As things are now, especially in all civilized countries, and particularly among Christian people, this secondary function of sex in the human family, while blindly recognized as a fact, is none the less abused, to a most shameful degree. For ages, the whole situation has been left in a condition of most deplorable, not to say damnable, ignorance; and no honest endeavor has been made to find out and act up to the truth in the premises. Husbands and wives have engaged in coitus ad libitum, utterly regardless of whether it was right or wrong for them to do so! They have taken it for granted that marriage conferred on them the right to have sexual intercourse whenever they chose, (especially when the man chose,) and they have acted accordingly. This is especially true of men, and the practice has been carried to such length that the right of a man to engage in coitus with his wife has been established by law, and the wife who refuses to yield this "right" to her husband can be divorced by him, if she persists in such way of living! It is such a fact as this which caused Mr. Bernard Shaw to write: "Marriage is the most licentious institution in all the world." And he might rightfully have added "it is also the most brutal," though it is an insult to the brute to say it that way, for brutes are never guilty of coitus under compulsion. But a husband can force his wife to submit to his sexual embraces, and she has no legal right to say him nay! This doesn't seem quite right, does it?
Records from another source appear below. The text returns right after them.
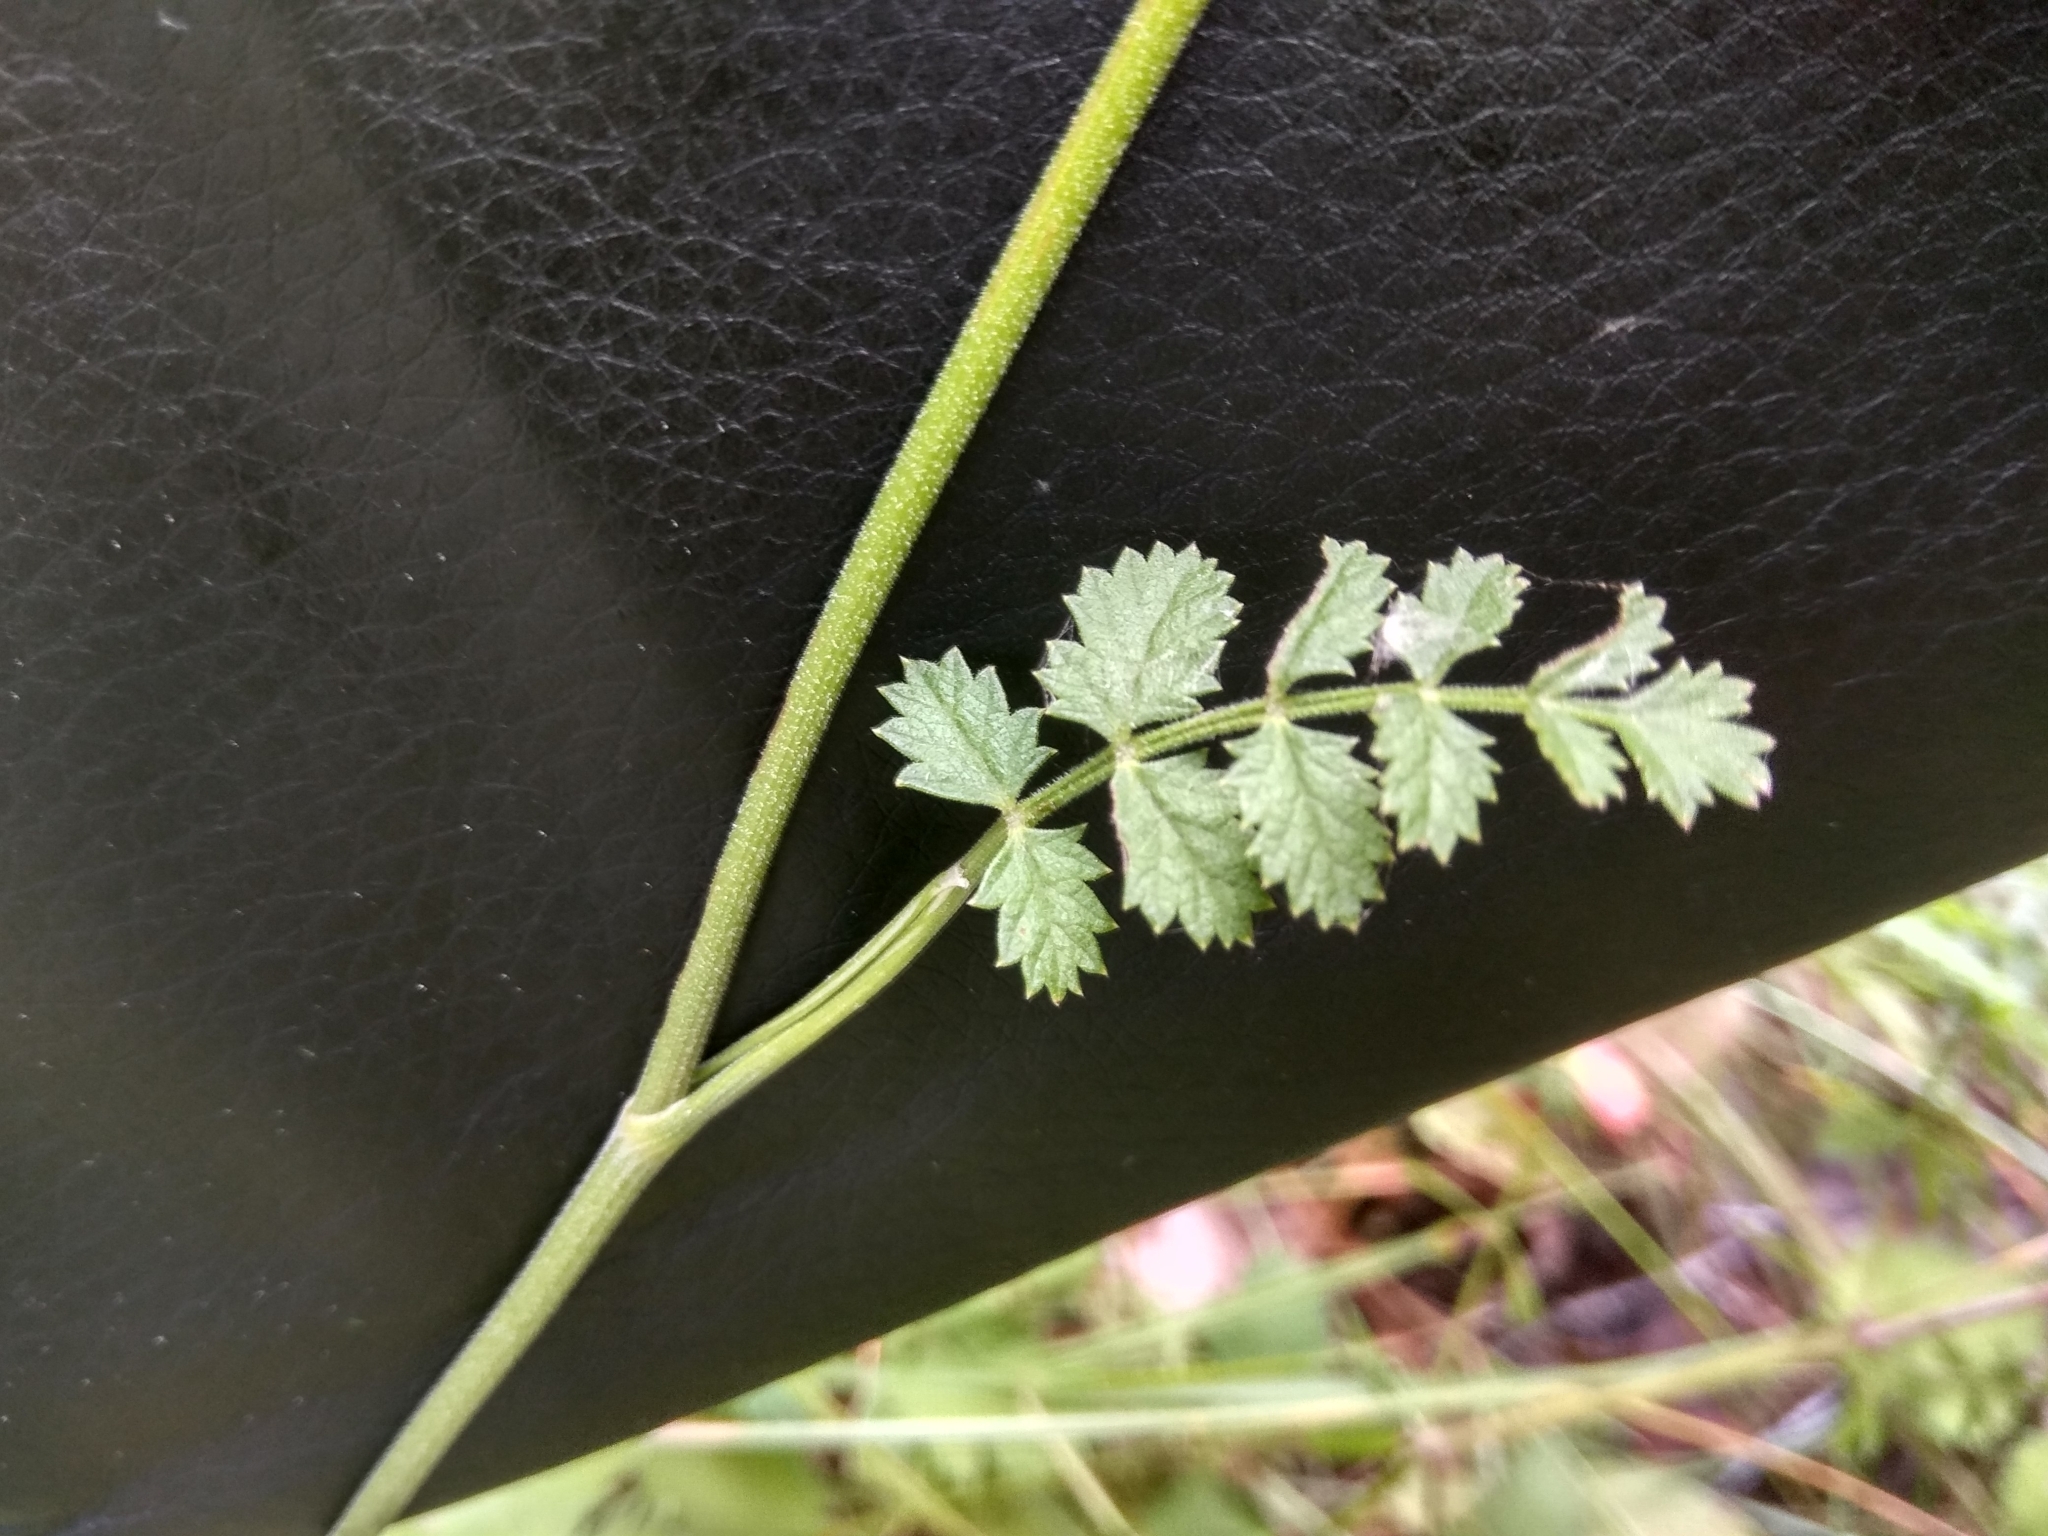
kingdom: Plantae
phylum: Tracheophyta
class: Magnoliopsida
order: Apiales
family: Apiaceae
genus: Pimpinella
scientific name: Pimpinella saxifraga
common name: Burnet-saxifrage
Now there are several different ways of viewing this new and added sexual possibility in the human family, namely, the act of coitus for other than reproductive purposes. The Catholic church has always counted it as a sin. Popes have issued edicts regarding it, and conclaves of Bishops have discussed it and passed resolutions regarding it. There has always been a difference of opinion upon the subject amongst these dignitaries and authorities, but they all agree in one respect, namely, that it is a sin. The only point of difference has been as to the extent or enormity of the sin! By some it has been reckoned as a "deadly sin," punishable by eternal hell fire, if not duly absolved before death; by others it has been held to be only a "venial sin," one that must always be confessed to the priest when coitus is engaged in, and which can be pardoned by the practice of due penance. But, always, it was a sin!